> [Stated goal A]:
Answer these questions on the passage about taxes upon the necessaries of life:
(i) To what two natural conditions does the passage compare the effect of such taxes on the circumstances of the people?
(ii) Which country in Europe does the passage name as the one in which such taxes abound most?
(iii) According to the passage, does that country prosper by means of such taxes or in spite of them?

-----

Secondly, Taxes upon the necessaries of life have nearly the same
effect upon the circumstances of the people as a poor soil and a
bad climate. Provisions are thereby rendered dearer, in the same
manner as if it required extraordinary labour and expense to
raise them. As, in the natural scarcity arising from soil and
climate, it would be absurd to direct the people in what manner
they ought to employ their capitals and industry, so is it
likewise in the artificial scarcity arising from such taxes. To
be left to accommodate, as well as they could, their industry to
their situation, and to find out those employments in which,
notwithstanding their unfavourable circumstances, they might have
some advantage either in the home or in the foreign market, is
what, in both cases, would evidently be most for their advantage.
To lay a new-tax upon them, because they are already overburdened
with taxes, and because they already pay too dear for the
necessaries of life, to make them likewise pay too dear for the
greater part of other commodities, is certainly a most absurd way
of making amends.
Such taxes, when they have grown up to a certain height, are a
curse equal to the barrenness of the earth, and the inclemency of
the heavens, and yet it is in the richest and most industrious
countries that they have been most generally imposed. No other
countries could support so great a disorder. As the strongest
bodies only can live and enjoy health under an unwholesome
regimen, so the nations only, that in every sort of industry have
the greatest natural and acquired advantages, can subsist and
prosper under such taxes. Holland is the country in Europe in
which they abound most, and which, from peculiar circumstances,
continues to prosper, not by means of them, as has been most
absurdly supposed, but in spite of them.
As there are two cases in which it will generally be advantageous
to lay some burden upon foreign for the encouragement of domestic
industry, so there are two others in which it may sometimes be a
matter of deliberation, in the one, how far it is proper to
continue the free importation of certain foreign goods; and, in
the other, how far, or in what manner, it may be proper to
restore that free importation, after it has been for some time
interrupted.

-----

> [Stated goal B]: Extract the records from their first line through the line containing "genus: Asplenium", inclusive, and reproduce each of those lines without alteration.

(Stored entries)
-----

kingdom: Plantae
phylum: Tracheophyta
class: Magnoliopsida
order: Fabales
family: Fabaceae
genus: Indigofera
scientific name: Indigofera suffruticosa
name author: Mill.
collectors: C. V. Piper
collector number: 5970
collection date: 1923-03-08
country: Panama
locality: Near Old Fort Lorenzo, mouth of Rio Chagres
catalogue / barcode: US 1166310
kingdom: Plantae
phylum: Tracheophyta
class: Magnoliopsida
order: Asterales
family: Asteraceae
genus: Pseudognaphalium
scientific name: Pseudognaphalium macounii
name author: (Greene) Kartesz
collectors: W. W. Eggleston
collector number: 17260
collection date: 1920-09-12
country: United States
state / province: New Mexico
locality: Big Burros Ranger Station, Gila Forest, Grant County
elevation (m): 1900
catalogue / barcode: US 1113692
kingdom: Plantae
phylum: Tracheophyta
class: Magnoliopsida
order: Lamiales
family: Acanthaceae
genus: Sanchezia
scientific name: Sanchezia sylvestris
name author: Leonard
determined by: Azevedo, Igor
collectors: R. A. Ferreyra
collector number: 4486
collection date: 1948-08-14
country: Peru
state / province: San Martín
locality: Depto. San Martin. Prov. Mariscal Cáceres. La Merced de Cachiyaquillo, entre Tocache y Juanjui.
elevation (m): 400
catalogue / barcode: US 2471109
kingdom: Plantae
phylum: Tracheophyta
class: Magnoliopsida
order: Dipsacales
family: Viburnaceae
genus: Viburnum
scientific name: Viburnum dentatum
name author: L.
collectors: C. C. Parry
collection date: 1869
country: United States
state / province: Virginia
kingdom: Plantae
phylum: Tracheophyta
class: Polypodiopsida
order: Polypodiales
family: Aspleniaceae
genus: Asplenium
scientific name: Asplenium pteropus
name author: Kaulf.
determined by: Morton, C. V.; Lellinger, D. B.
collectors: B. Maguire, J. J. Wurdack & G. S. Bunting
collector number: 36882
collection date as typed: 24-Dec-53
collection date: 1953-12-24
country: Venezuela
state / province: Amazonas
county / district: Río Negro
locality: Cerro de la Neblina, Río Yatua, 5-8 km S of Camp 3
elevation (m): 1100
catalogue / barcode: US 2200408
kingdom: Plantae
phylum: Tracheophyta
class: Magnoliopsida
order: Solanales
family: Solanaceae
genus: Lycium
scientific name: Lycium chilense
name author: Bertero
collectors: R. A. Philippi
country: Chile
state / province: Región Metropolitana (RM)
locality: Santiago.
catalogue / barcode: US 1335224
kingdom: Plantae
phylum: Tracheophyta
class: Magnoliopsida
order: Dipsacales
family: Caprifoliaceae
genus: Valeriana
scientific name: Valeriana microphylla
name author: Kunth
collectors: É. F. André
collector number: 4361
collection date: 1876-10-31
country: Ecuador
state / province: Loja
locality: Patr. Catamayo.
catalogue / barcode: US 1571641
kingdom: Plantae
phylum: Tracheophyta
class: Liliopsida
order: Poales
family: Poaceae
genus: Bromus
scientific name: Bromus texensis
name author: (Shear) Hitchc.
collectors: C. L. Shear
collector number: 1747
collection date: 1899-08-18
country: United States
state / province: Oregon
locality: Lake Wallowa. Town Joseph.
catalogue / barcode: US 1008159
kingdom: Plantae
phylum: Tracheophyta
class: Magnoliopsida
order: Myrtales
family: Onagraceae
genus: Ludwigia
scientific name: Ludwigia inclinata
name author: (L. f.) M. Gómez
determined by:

-----

> [Result A]:
(i) A poor soil and a bad climate.
(ii) Holland.
(iii) In spite of them.

> [Result B]:
kingdom: Plantae
phylum: Tracheophyta
class: Magnoliopsida
order: Fabales
family: Fabaceae
genus: Indigofera
scientific name: Indigofera suffruticosa
name author: Mill.
collectors: C. V. Piper
collector number: 5970
collection date: 1923-03-08
country: Panama
locality: Near Old Fort Lorenzo, mouth of Rio Chagres
catalogue / barcode: US 1166310
kingdom: Plantae
phylum: Tracheophyta
class: Magnoliopsida
order: Asterales
family: Asteraceae
genus: Pseudognaphalium
scientific name: Pseudognaphalium macounii
name author: (Greene) Kartesz
collectors: W. W. Eggleston
collector number: 17260
collection date: 1920-09-12
country: United States
state / province: New Mexico
locality: Big Burros Ranger Station, Gila Forest, Grant County
elevation (m): 1900
catalogue / barcode: US 1113692
kingdom: Plantae
phylum: Tracheophyta
class: Magnoliopsida
order: Lamiales
family: Acanthaceae
genus: Sanchezia
scientific name: Sanchezia sylvestris
name author: Leonard
determined by: Azevedo, Igor
collectors: R. A. Ferreyra
collector number: 4486
collection date: 1948-08-14
country: Peru
state / province: San Martín
locality: Depto. San Martin. Prov. Mariscal Cáceres. La Merced de Cachiyaquillo, entre Tocache y Juanjui.
elevation (m): 400
catalogue / barcode: US 2471109
kingdom: Plantae
phylum: Tracheophyta
class: Magnoliopsida
order: Dipsacales
family: Viburnaceae
genus: Viburnum
scientific name: Viburnum dentatum
name author: L.
collectors: C. C. Parry
collection date: 1869
country: United States
state / province: Virginia
kingdom: Plantae
phylum: Tracheophyta
class: Polypodiopsida
order: Polypodiales
family: Aspleniaceae
genus: Asplenium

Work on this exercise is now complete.